Курьёзно то, что Стасов назван как противостоятель развитию именно национального русского искусства, И вообще представлен как чуть ли не гробовщик этого искусства. Борисов-Мусатов рубанул сплеча, безоглядно, явно не разобравшись в неоднозначности проблемы.
Любопытно, что в то самое время, в один из приездов художника в Петербург, произошла в стенах Публичной библиотеки встреча его со Стасовым. И как раз перед самым приходом Борисова-Мусатова в библиотеку Стасов, в ней, как известно, служивший, именно по поводу мусатовского творчества заявил одному из коллег (оставившим про то воспоминания): тут надобно скорбеть, печаловаться. Сам же Виктор Эльпидифорович встречен был так: «Мне ваше искусство непонятно и нисколько не любезно моему сердцу. Но раз вы у нас в библиотеке — вы наш гость, и я с радостью буду вам помогать, чем только могу»54. Обратим внимание на стиль изъяснения — недаром же Борисов-Мусатов отметил тут же: «Что за стильный старик!» Несомненно, и манера поведения стилю речи соответствовала.
При всём идейном противостоянии, эстетическом неприятии взглядов друг друга, при всей «партийной» непримиримости в борьбе эти люди умели сохранять внутреннее благородство и не примешивать ничего личного в свои отношения.
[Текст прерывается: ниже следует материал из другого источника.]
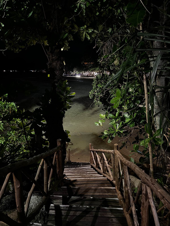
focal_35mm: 26
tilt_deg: -13.8
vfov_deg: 67.3
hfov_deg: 53.1
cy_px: 113
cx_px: 85
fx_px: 170
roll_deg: +0.0
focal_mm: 5.7
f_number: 1.5
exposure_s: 1/25
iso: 1000
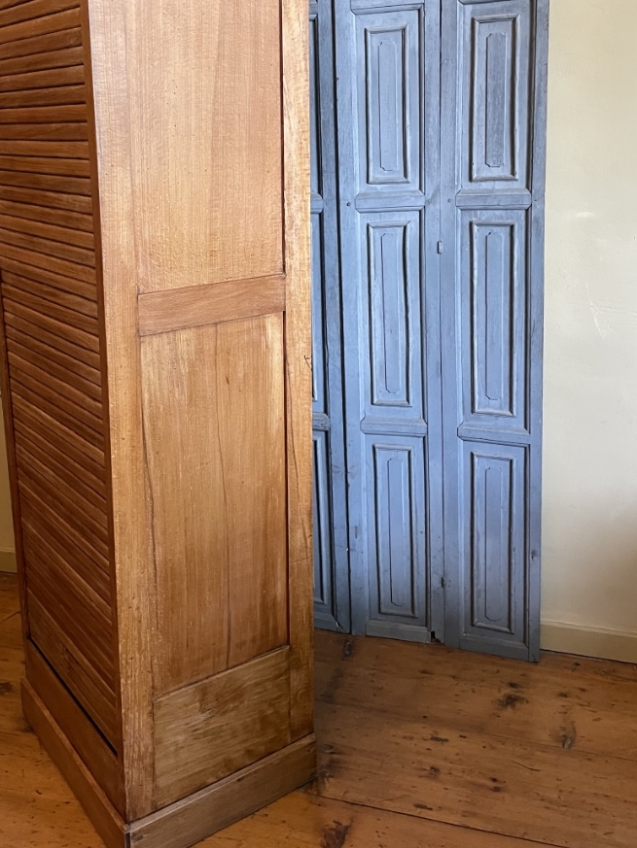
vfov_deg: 50.9
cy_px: 323
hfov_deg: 39.4
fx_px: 883
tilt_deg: -12.2
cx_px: 232
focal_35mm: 36
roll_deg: +4.8
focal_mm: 4.2
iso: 250
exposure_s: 1/50
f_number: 1.6
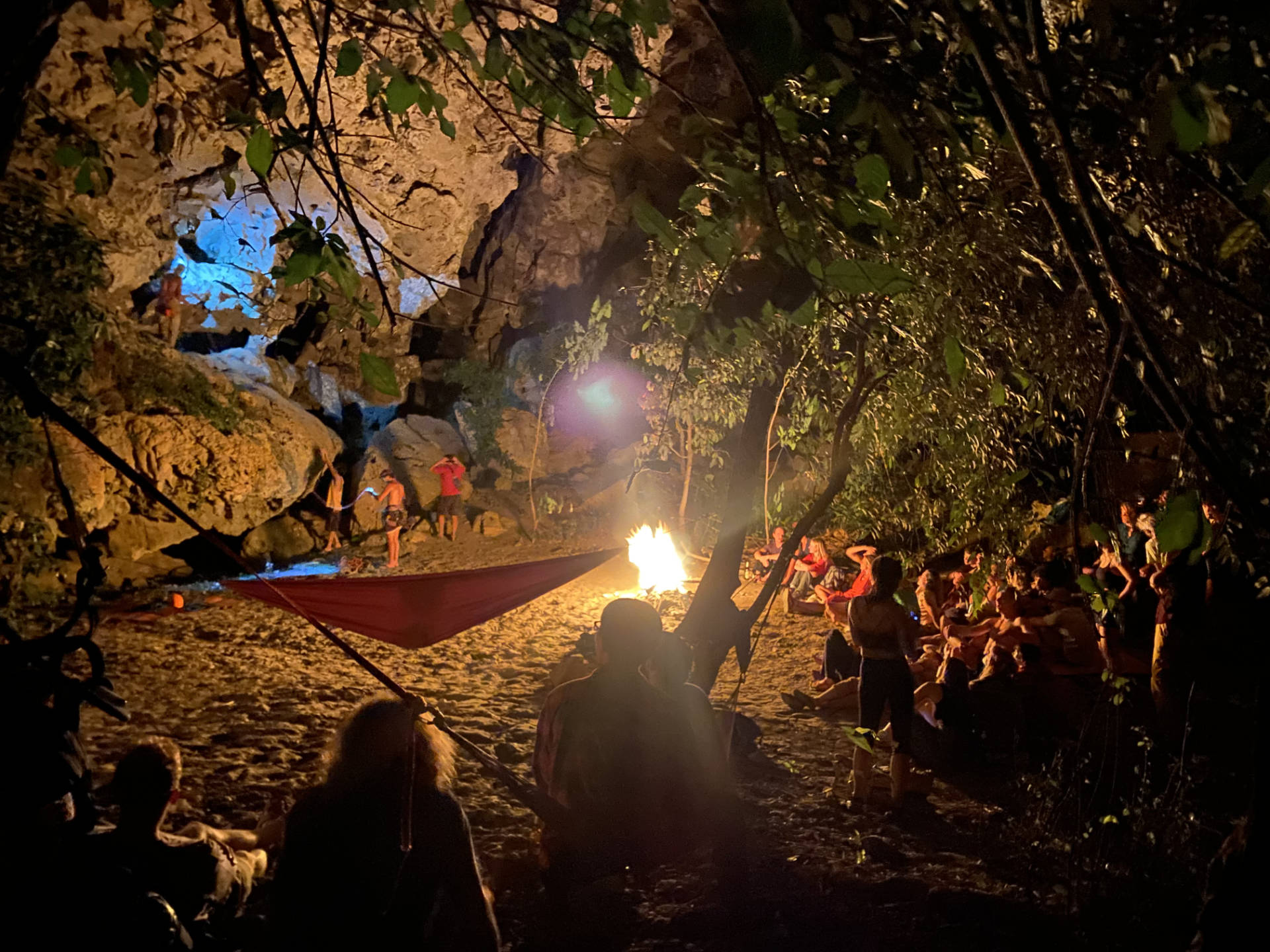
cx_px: 635
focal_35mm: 26
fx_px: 954
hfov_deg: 67.3
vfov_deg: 53.1
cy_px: 476
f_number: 1.8
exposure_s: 1/8
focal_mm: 4.2
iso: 1250
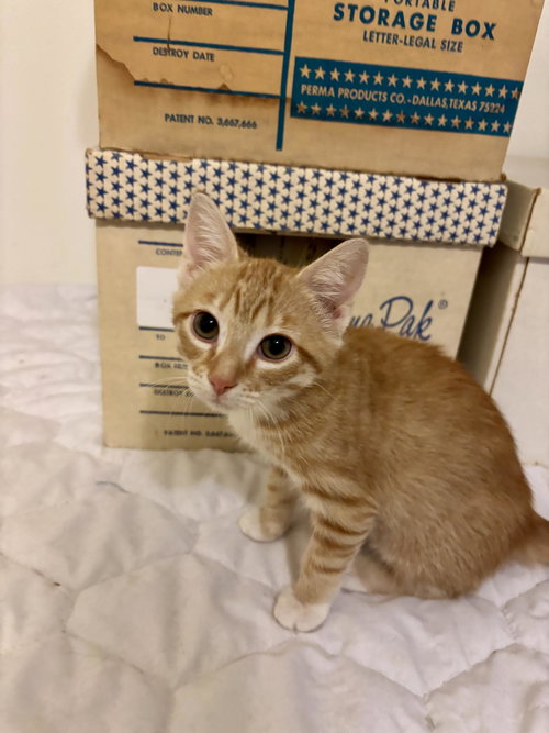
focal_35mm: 26
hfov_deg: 53.0
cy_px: 366
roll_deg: -5.4
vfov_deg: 67.3
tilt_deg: -25.4
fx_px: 550
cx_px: 274
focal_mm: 5.96
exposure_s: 1/60
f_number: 1.6
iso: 500
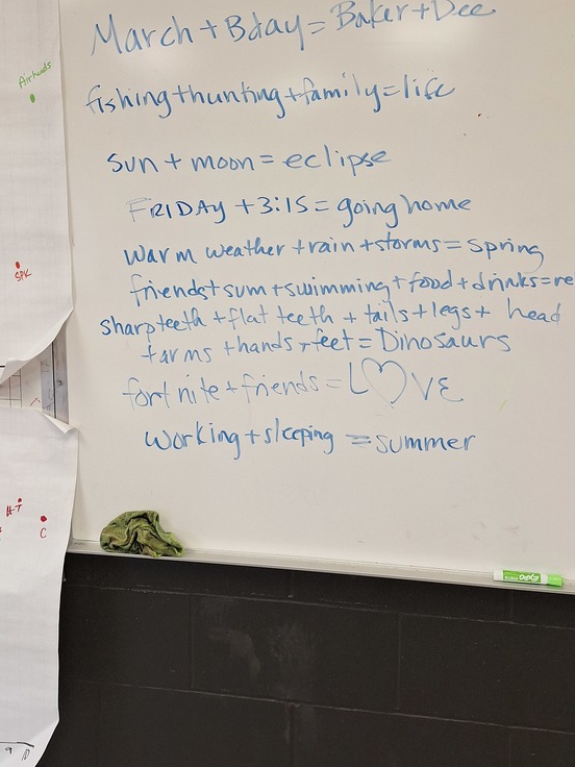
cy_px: 297
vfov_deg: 56.3
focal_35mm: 32
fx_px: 709
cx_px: 298
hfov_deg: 44.2
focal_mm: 5.54
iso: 80
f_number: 1.8
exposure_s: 1/120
Урок!
Но сами столкновения с противниками в области эстетической деятельности никак не могли поколебать Борисова-Мусатова в убеждении: избранный путь единственно верен, и не может быть иного. Он был твёрд в сознании собственной избранности, особенной сущности своей как художника. Можно ли предположить, что в глубине его сознания и совести возможны мучительные терзания, подобные тем, на которые отважился Лев Толстой двумя десятилетиями ранее:
«Взгляд на жизнь этих людей, моих сотоварищей по писанию, состоял в том, что жизнь вообще идёт развиваясь и что в этом развитии главное участие принимаем мы, люди мысли, а из людей мысли главное влияние имеем мы — художники, поэты. Наше призвание — учить людей. Для того же, чтобы не представился тот естественный вопрос самому себе: что я знаю и чему мне учить, — в теории этой было выяснено, что этого и не нужно знать, а что художник и поэт бессознательно учит. Я считался чудесным художником и поэтом, и поэтому мне очень естественно было усвоить эту теорию. — Я — художник, поэт — писал, учил, сам не зная чему.
…И я довольно долго жил в этой вере, не сомневаясь в ее истинности. (…) Первым поводом к сомнению было то, что я стал замечать, что жрецы этой веры не все были согласны между собою. Одни говорили: мы самые хорошие и полезные учителя, мы учим тому, что нужно, а другие учат неправильно. А другие говорили: нет, мы — настоящие, а вы учите неправильно. И они спорили, ссорились, бранились, обманывали, плутовали друг против друга. Кроме того, было много между ними людей и не заботящихся о том, кто прав, кто не прав, а просто достигающих своих корыстных целей с помощью этой нашей деятельности. Всё это заставило меня усомниться в истинности нашей веры. (…)
Мы все тогда были убеждены, что нам нужно говорить и говорить, писать, печатать — как можно скорее, как можно больше, что все это нужно для блага человечества. И тысячи нас, отрицая, ругая один другого, все печатали, писали, поучая других. И, не замечая того, что мы ничего не знаем, что на самый простой вопрос жизни: что хорошо, что дурно — мы не знаем, что ответить, мы все, не слушая друг друга, все враз говорили, иногда потакая друг другу и восхваляя друг друга с тем, чтоб и мне потакали и меня похвалили, иногда же раздражаясь и перекрикивая друг друга, точно так, как в сумасшедшем доме»55.